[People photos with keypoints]
* * * * * * * * *

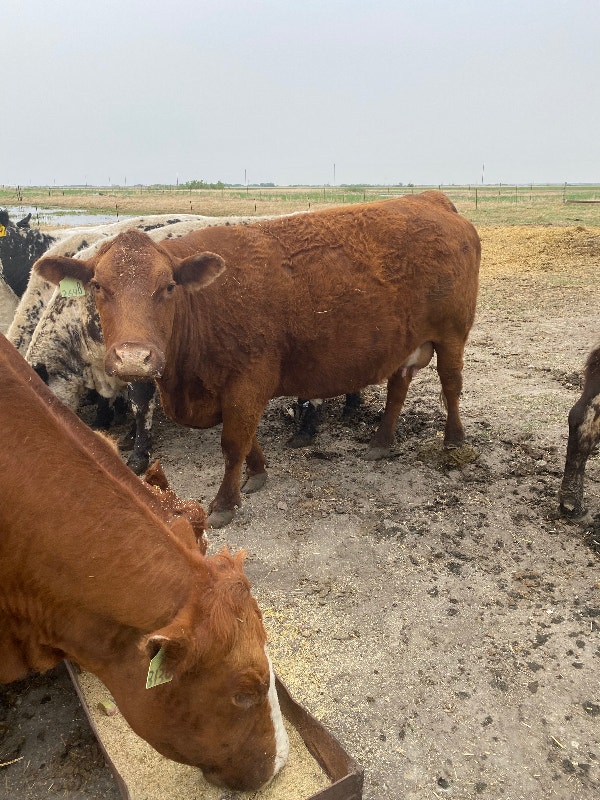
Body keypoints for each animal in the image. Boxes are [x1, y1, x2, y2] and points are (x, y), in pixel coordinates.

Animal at [35, 190, 481, 528]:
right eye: (97, 286)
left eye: (168, 287)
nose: (133, 358)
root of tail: (431, 199)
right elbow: (247, 439)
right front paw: (258, 473)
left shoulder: (247, 381)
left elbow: (234, 441)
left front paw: (224, 504)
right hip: (407, 344)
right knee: (398, 386)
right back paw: (382, 441)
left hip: (452, 334)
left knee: (451, 384)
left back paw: (453, 439)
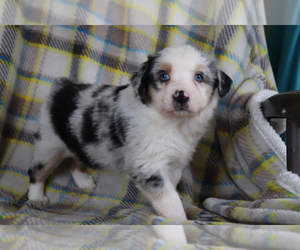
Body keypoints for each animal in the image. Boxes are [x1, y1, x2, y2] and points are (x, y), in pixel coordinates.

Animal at [27, 44, 232, 243]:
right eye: (164, 76)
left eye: (199, 77)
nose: (181, 95)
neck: (175, 124)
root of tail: (62, 86)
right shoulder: (149, 166)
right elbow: (171, 201)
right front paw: (179, 229)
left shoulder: (173, 165)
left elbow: (171, 192)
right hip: (49, 145)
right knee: (37, 171)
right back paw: (37, 198)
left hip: (75, 141)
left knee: (74, 158)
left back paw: (84, 181)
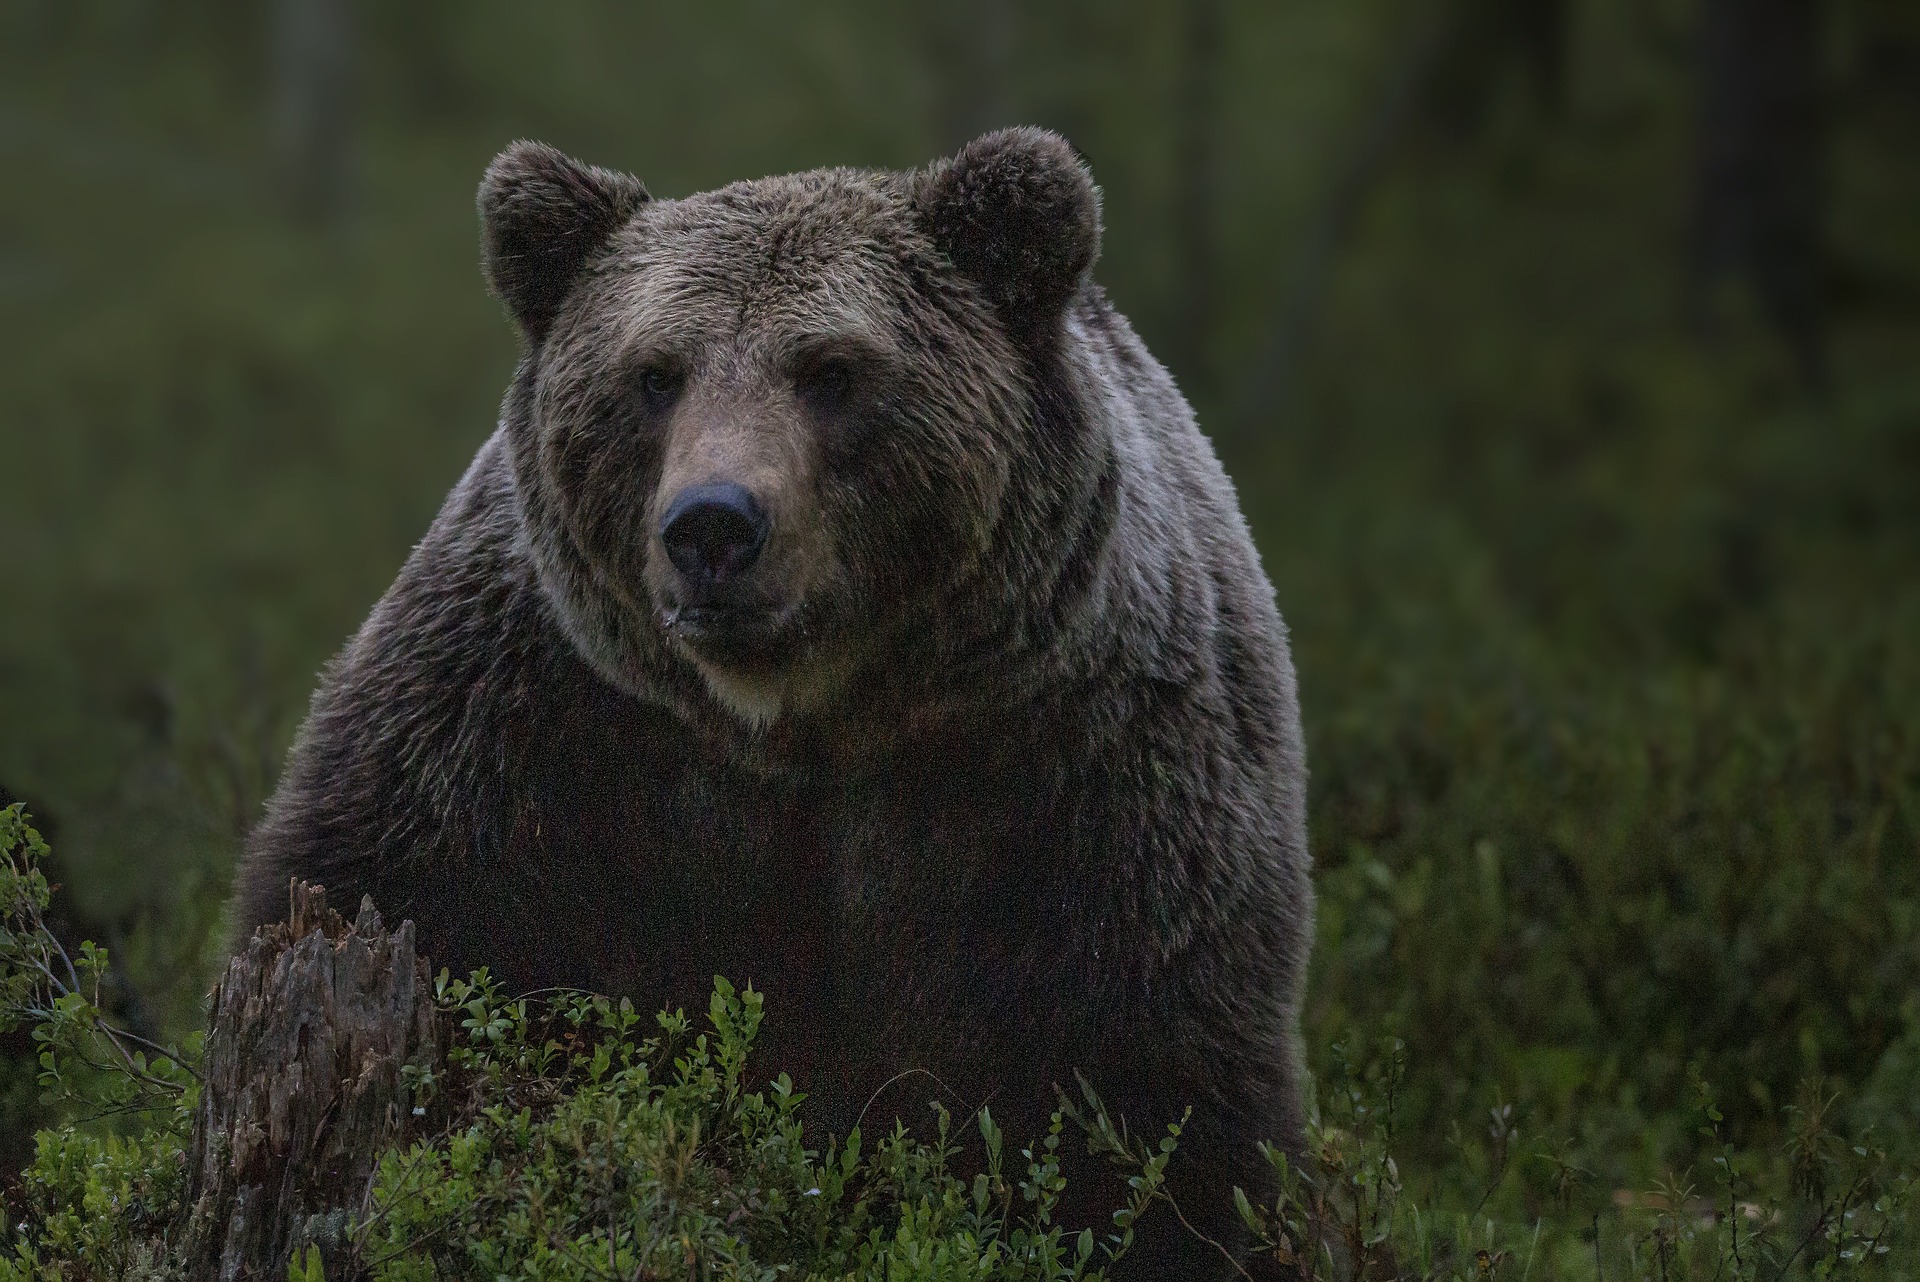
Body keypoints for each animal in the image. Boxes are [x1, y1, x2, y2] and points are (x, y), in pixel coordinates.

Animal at [232, 127, 1313, 1274]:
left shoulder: (1080, 773)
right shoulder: (529, 728)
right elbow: (405, 898)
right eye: (655, 373)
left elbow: (1149, 1091)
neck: (799, 721)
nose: (713, 525)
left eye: (831, 371)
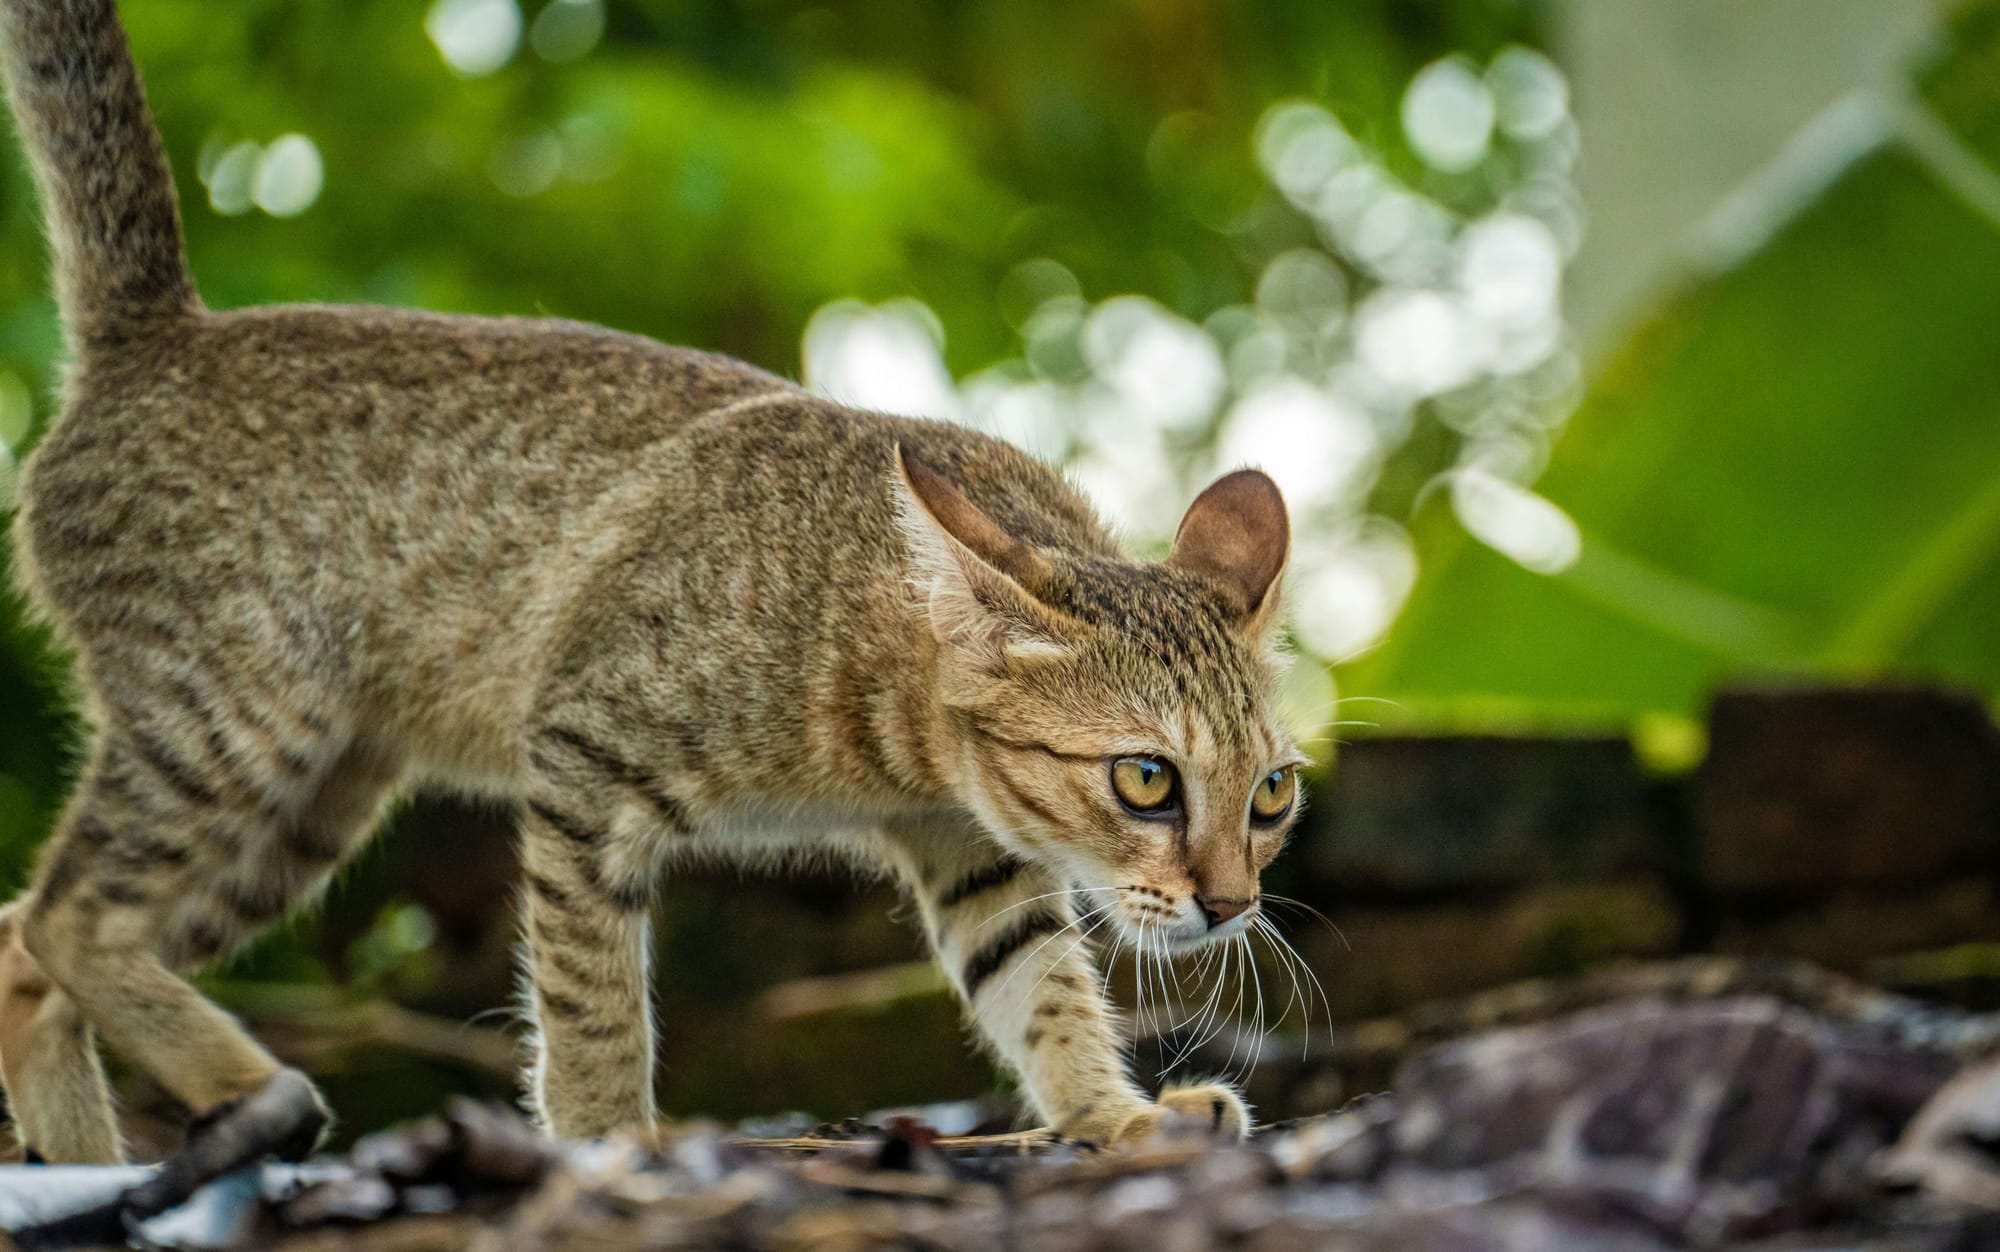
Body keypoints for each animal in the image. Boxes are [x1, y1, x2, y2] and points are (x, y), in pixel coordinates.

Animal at [0, 0, 1304, 1208]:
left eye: (1271, 794)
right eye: (1145, 778)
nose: (1229, 905)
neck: (890, 721)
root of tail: (155, 336)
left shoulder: (970, 853)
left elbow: (1042, 990)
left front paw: (1113, 1115)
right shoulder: (581, 752)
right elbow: (589, 998)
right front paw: (602, 1138)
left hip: (304, 806)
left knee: (25, 941)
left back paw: (95, 1165)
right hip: (236, 732)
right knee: (67, 918)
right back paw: (237, 1096)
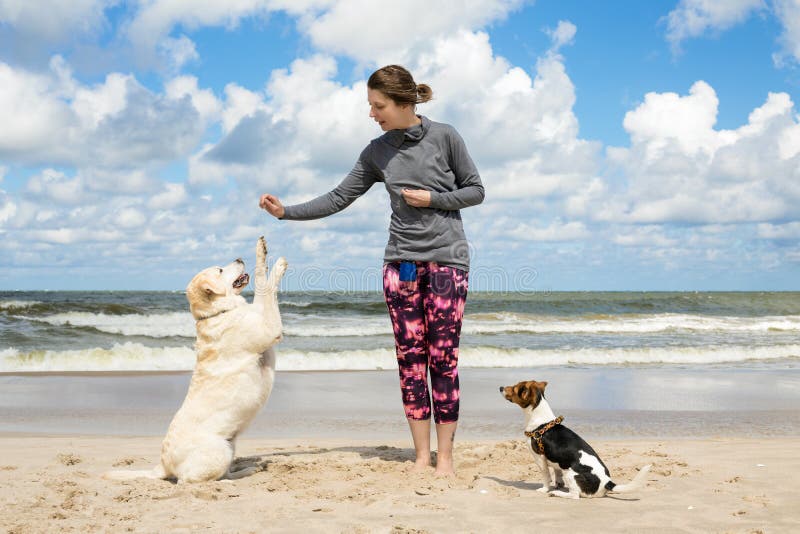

* * * * * * * * *

* **What you are asked to do**:
Set down the entries above again exactly, minus any image.

* **Task answer**:
Body keypoints for each animal in the image. Boxes are [x1, y1, x2, y2] and points are (x, y), in pixel coordinates.

Animal at [35, 190, 481, 528]:
right eye: (97, 286)
left eye: (168, 287)
nose: (133, 358)
root of tail: (431, 199)
right elbow: (247, 439)
right front paw: (258, 473)
left shoulder: (247, 381)
left elbow: (234, 441)
left front paw: (224, 504)
right hip: (407, 344)
right knee: (398, 386)
right back paw: (382, 441)
left hip: (452, 334)
left knee: (451, 384)
left back paw: (453, 439)
Body keypoints for each animal in the image. Boxes are [x1, y1, x2, y2] and points are (x, y), in pixel coordinates.

Animal at [27, 44, 232, 243]:
right eye: (164, 76)
left eye: (199, 77)
nose: (181, 95)
neck: (175, 124)
root of tail: (62, 86)
right shoulder: (149, 166)
right elbow: (171, 201)
right front paw: (179, 229)
left shoulder: (173, 165)
left elbow: (171, 192)
right hip: (49, 145)
right knee: (37, 171)
right back paw: (37, 198)
left hip: (75, 141)
left knee: (74, 158)
left back paw: (84, 181)
Body keypoints for each animal in the image. Boxes are [x1, y1, x2, y2] and points are (x, y), in pixel coordinates.

Animal at [232, 127, 1313, 1274]:
left shoulder: (1080, 773)
right shoulder: (529, 728)
right elbow: (405, 898)
right eye: (655, 373)
left elbow: (1149, 1091)
neck: (799, 721)
nose: (713, 525)
left eye: (831, 371)
Body keypoints for each animal in the image. Boxes are [x1, y1, x2, y2] and points are (x, y), in pixel coordinates.

Animal at [0, 0, 1304, 1208]:
left eye: (1271, 794)
right eye: (1145, 778)
nose: (1229, 905)
neck: (890, 721)
root of tail: (155, 336)
left shoulder: (970, 853)
left elbow: (1042, 990)
left front paw: (1113, 1115)
right shoulder: (581, 752)
right elbow: (589, 998)
right front paw: (602, 1138)
left hip: (304, 806)
left knee: (25, 941)
left back paw: (95, 1165)
right hip: (236, 732)
right knee: (67, 918)
right back paw: (237, 1096)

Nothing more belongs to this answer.